国内・海外問わず、積極的にアトリエから外に出る活動をしている理由については、「個展やパフォーマンスイベントは、絵の価値を上げるブランディングの場だと思っています。ライフワークにしている神社仏閣への一筆龍の奉納もその一つです。一筆龍という縁起物の絵の特性上、ただ絵が上手いだけの絵師より、お客様はアーティストの人となりや活動内容をみます。テレビや雑誌に出ているだけのアーティストよりも、しっかりと龍にまつわる神社仏閣に作品を奉納したり、売上をチャリティで寄付したりしているアーティストの作品を応援したいと思いますし、そういう縁起物を大切にされるお客様が私には多いです」と語る。

人との縁をつなぐ一筆龍

30代後半で一筆龍絵師としてキャリアチェンジした同氏だが、それまでの道のりは平坦ではなかったという。

18才から15~6年もの間、営業マンや仏壇仏具の修復師として仕事をしてきたが、一念発起して一筆龍の描き方を独学で習得した。月末に引っ越しのアルバイトなどの仕事をして生活費を稼ぎながら、自分の作品をどう売るかも、売れる保証もない中、悶々としながらも龍を描き続けてきた。

今では顧客の希望を聞いた上で、15~20分で世界で1枚だけの一筆龍の作品を完成させる。ただし、非常に高い集中力と気持ちを込めて制作するため、一日に3枚の制作が限界だそうだ。作品は1枚5万円程度で販売しており、京都のアトリエ、イベントなどでの実演販売、オンラインなどで購入可能だ。作品を購入するのは日本人が多いが、最近では、香港、シンガポール、台湾、アメリカ、オーストラリアなどからの注文も増えてきている。ただ海外からの注文は月2~3件程度で、まだまだ開拓の余地は残されているようだ。「一筆龍を専業で描き始めて4年、たくさんのご縁に助けられ、絵を描くことのみに集中して生活することが出来ています」と語ってくれた。

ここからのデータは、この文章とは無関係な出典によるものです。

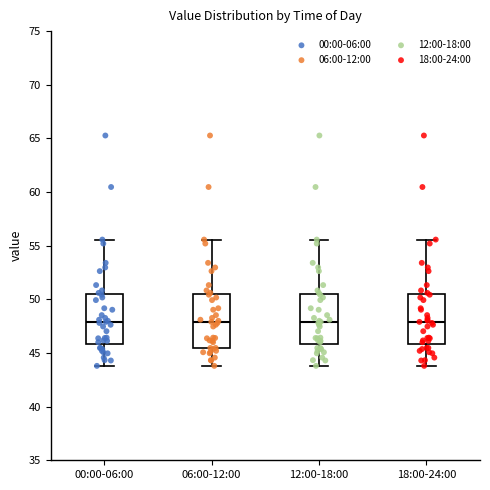

Reading left to right, read every box against the y-axis: the position of its median line, the range the box covers, and the ends of its whiskers. The values are not printed on the chart, so give them approximately, as read against the axis.

00:00-06:00: median 48.0, box 46.0 to 50.5, whiskers 44.0 to 55.5
06:00-12:00: median 48.0, box 45.5 to 50.5, whiskers 44.0 to 55.5
12:00-18:00: median 48.0, box 46.0 to 50.5, whiskers 44.0 to 55.5
18:00-24:00: median 48.0, box 46.0 to 50.5, whiskers 44.0 to 55.5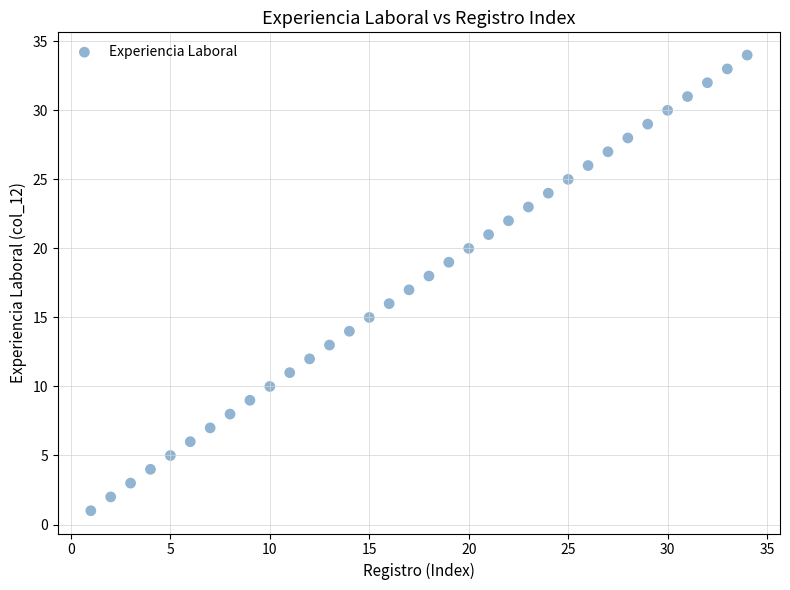

What is the range of Y values (max minus min)?

33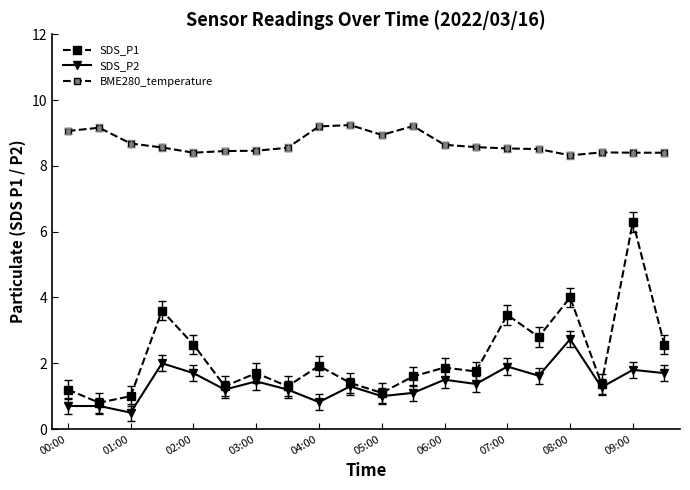

At which label does SDS_P2 reach its peak?

08:00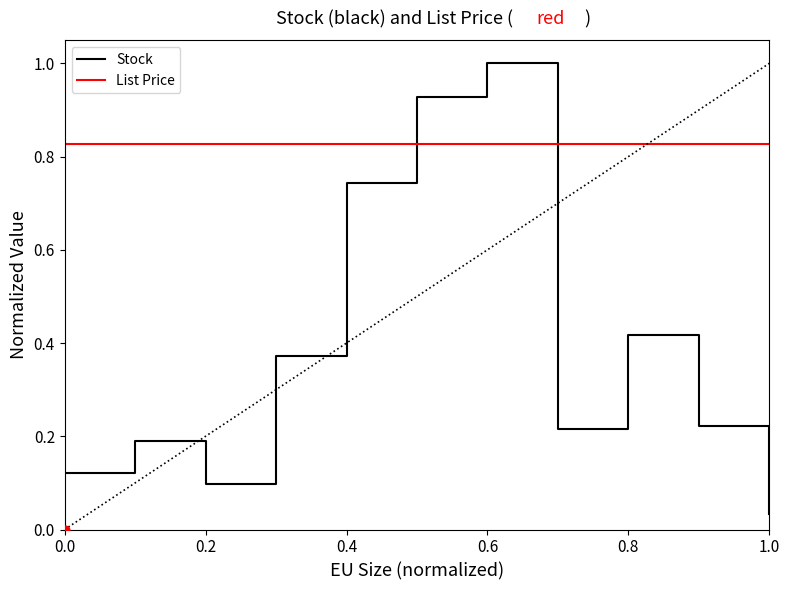

Which series contains the lowest Y value?

Stock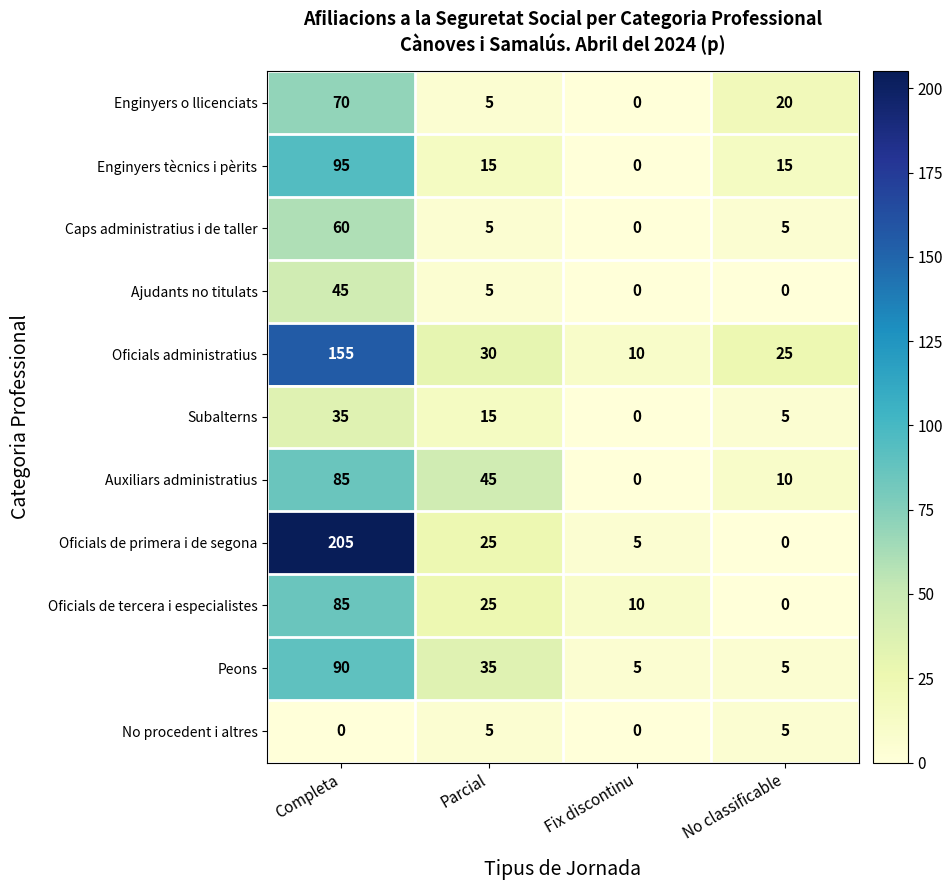

What is the maximum value for No procedent i altres?

5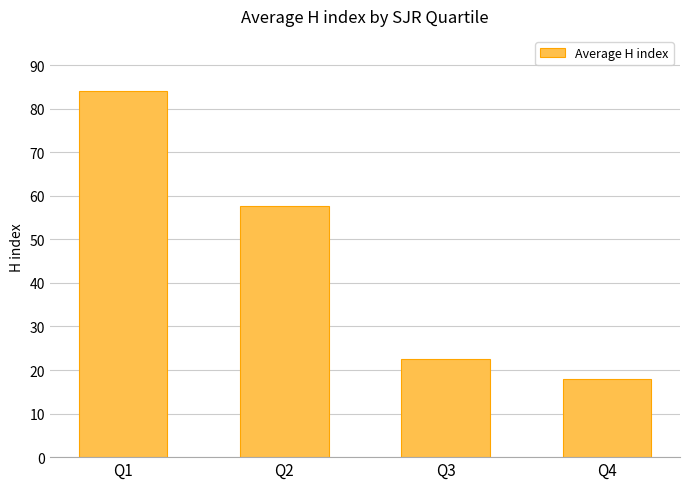

What is the value of the 2nd bar from the left?

57.7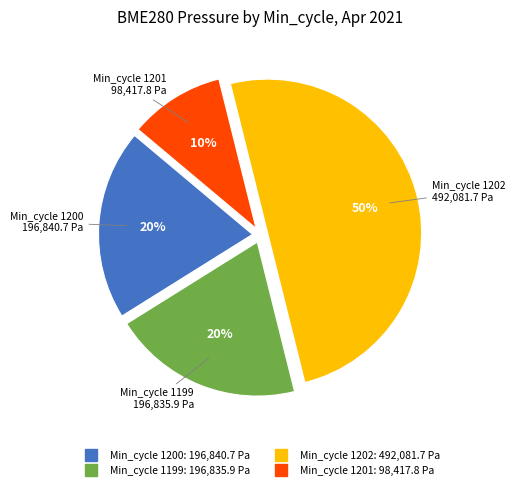

How many slices are in this pie chart?

4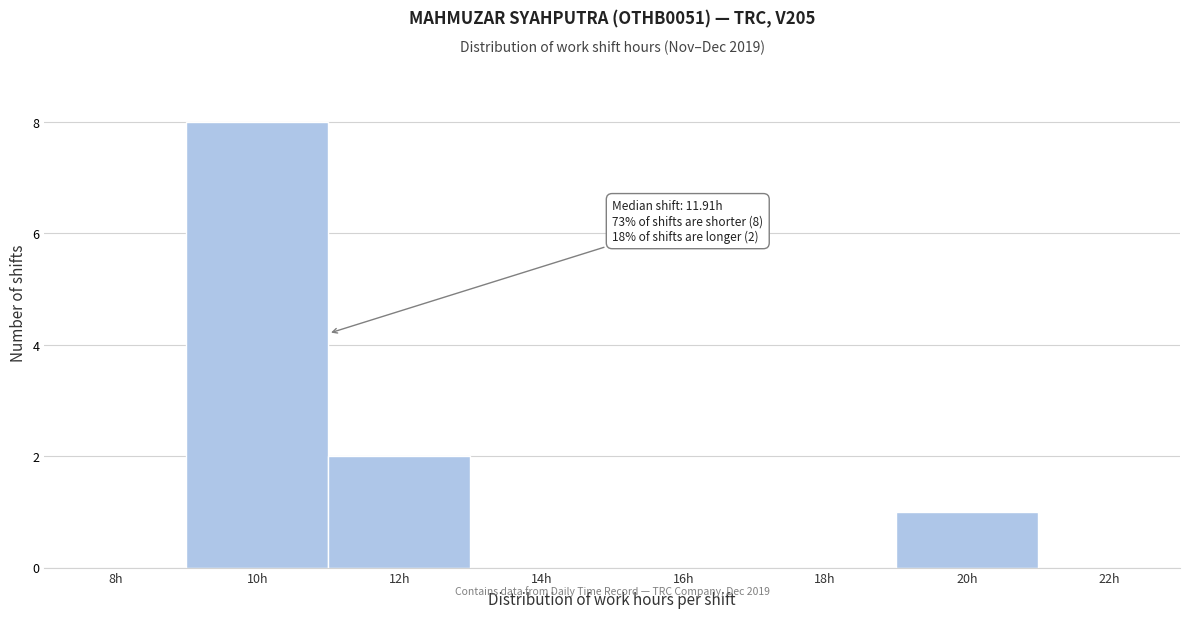

Reading left to right, what are all the values shown in this chart?

8h=0	10h=8	12h=2	14h=0	16h=0	18h=0	20h=1	22h=0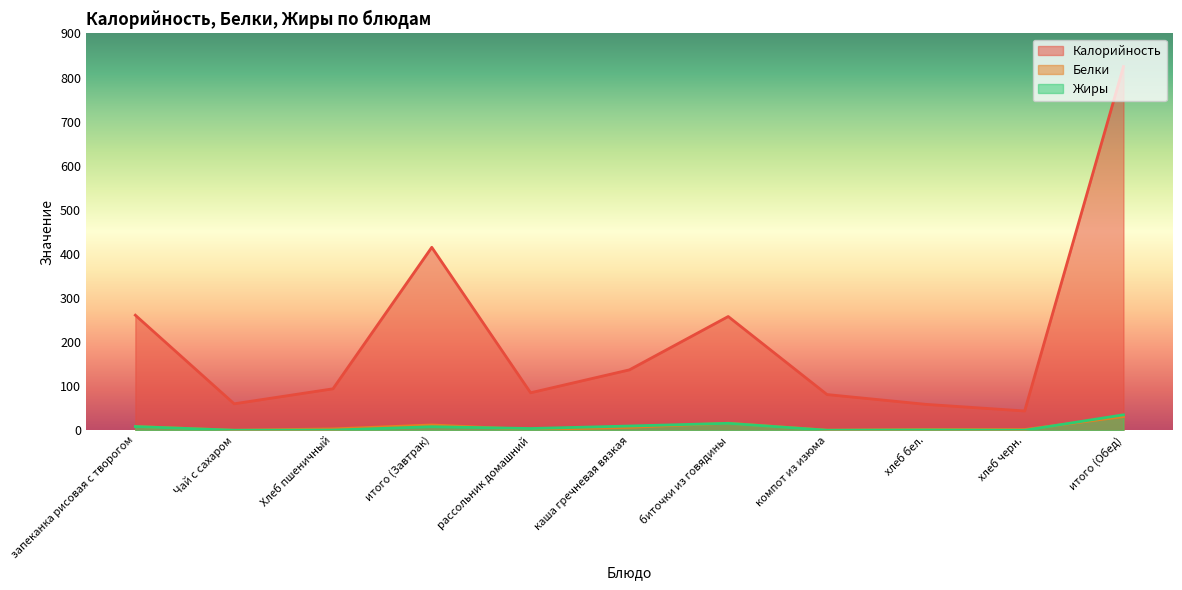

True or false: Белки and Жиры intersect in this chart.

True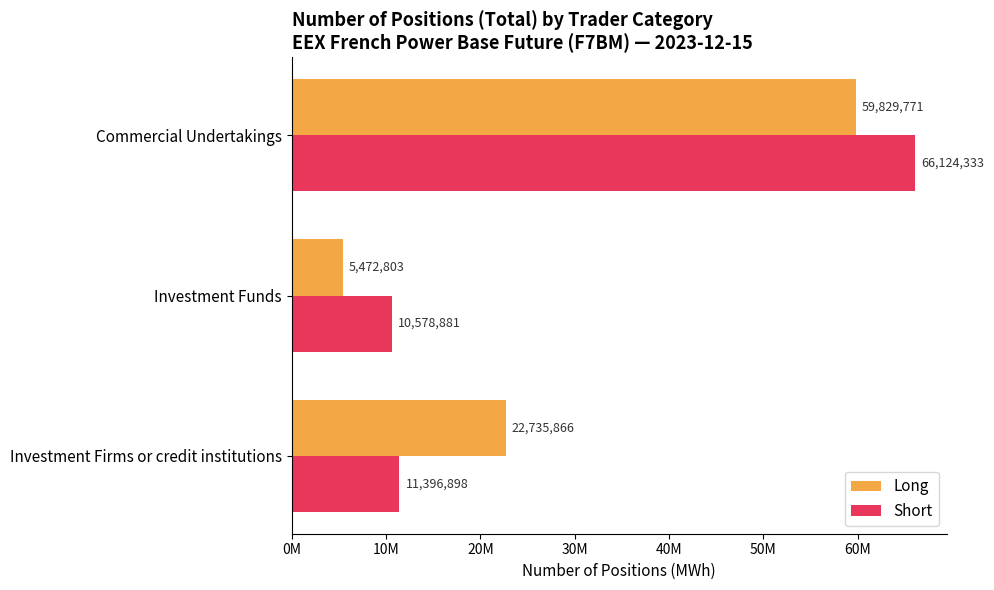

What are all the series names shown in the legend?

Long, Short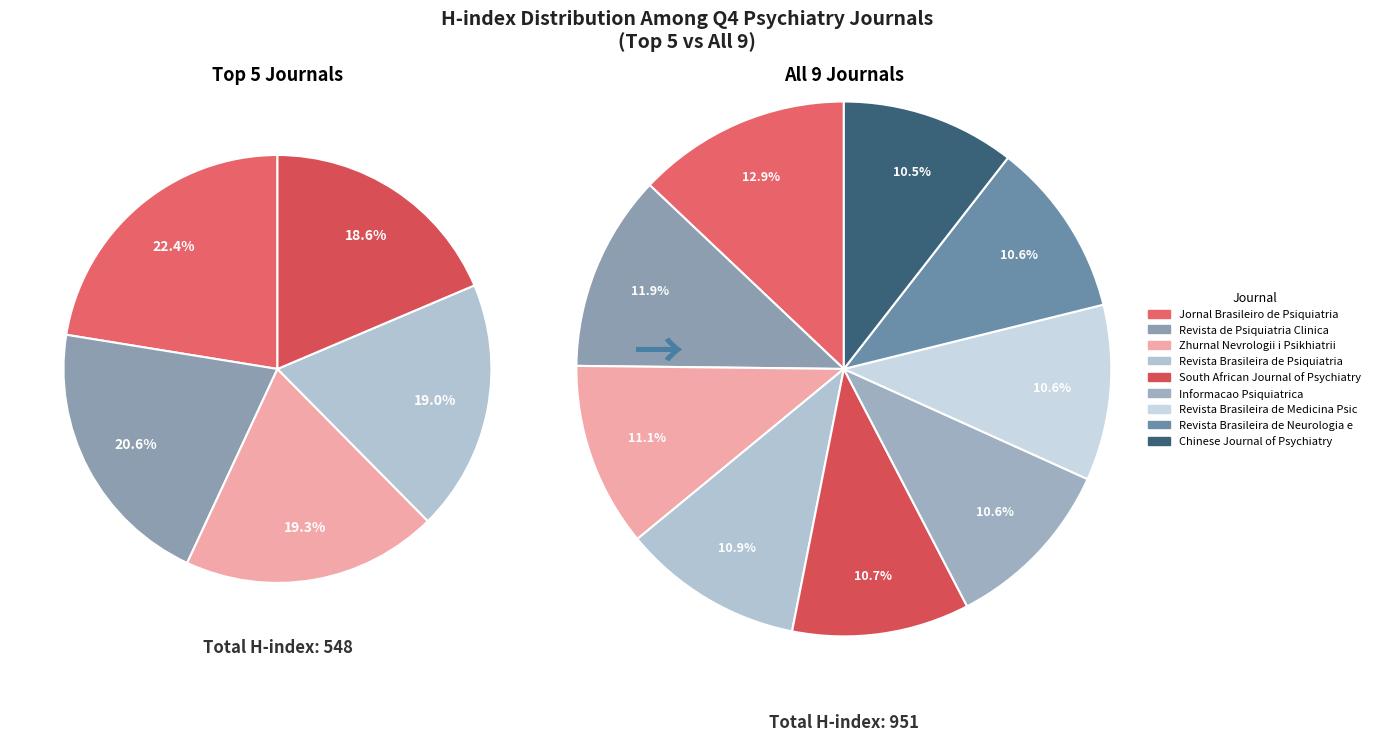

To the nearest percent, what is the difference between the Informacao Psiquiatrica and Jornal Brasileiro de Psiquiatria slice percentages?

2%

だが、絵師としての悩みは尽きない。最大の悩みは龍を描き上げる紙だ。和紙では塗料が滲んでしまうので、塗料をはじかない表面がつるつるした紙などに限定されてしまうという。また紙のサイズにも上限があるそうで、紙、筆、塗料に関しての試行錯誤が続いている。

筆者はこれまで一筆龍の存在を知らなかったが、他にも一筆龍を知らない人は多いと思う。一筆龍の認知度を上げるのには何が必要なのか率直に聞いてみたところ、「ありがたいことに一筆龍絵師と名乗る方も少しづつ増えて来ており、私にも、弟子にしてくれとか描き方を教えて欲しいといった連絡が来ます。私は出し惜しみせず、問い合わせがあればすべて教えます。たくさんの一筆龍絵師が活躍できるような環境になれば私は嬉しいですし、より認知度も高まるかと思います」と、裾野を広げる重要性を指摘した。

最後に、手島氏が一筆龍を通じて何を目指しているのかという質問をぶつけてみると、「日本は古くから龍は縁起物として認知されています。人とのご縁をつなぐ一筆龍という絵を手にしたお客様はもちろん、私自身も世界中の人と繋がり、世界で活躍できる絵師になりたいと思っています」と熱い思いを語ってくれた。

縁起物であろうと、アートであろうと、何事も真摯に向き合っていれば自然と良い縁に恵まれるのではないかと、ふと思った次第である。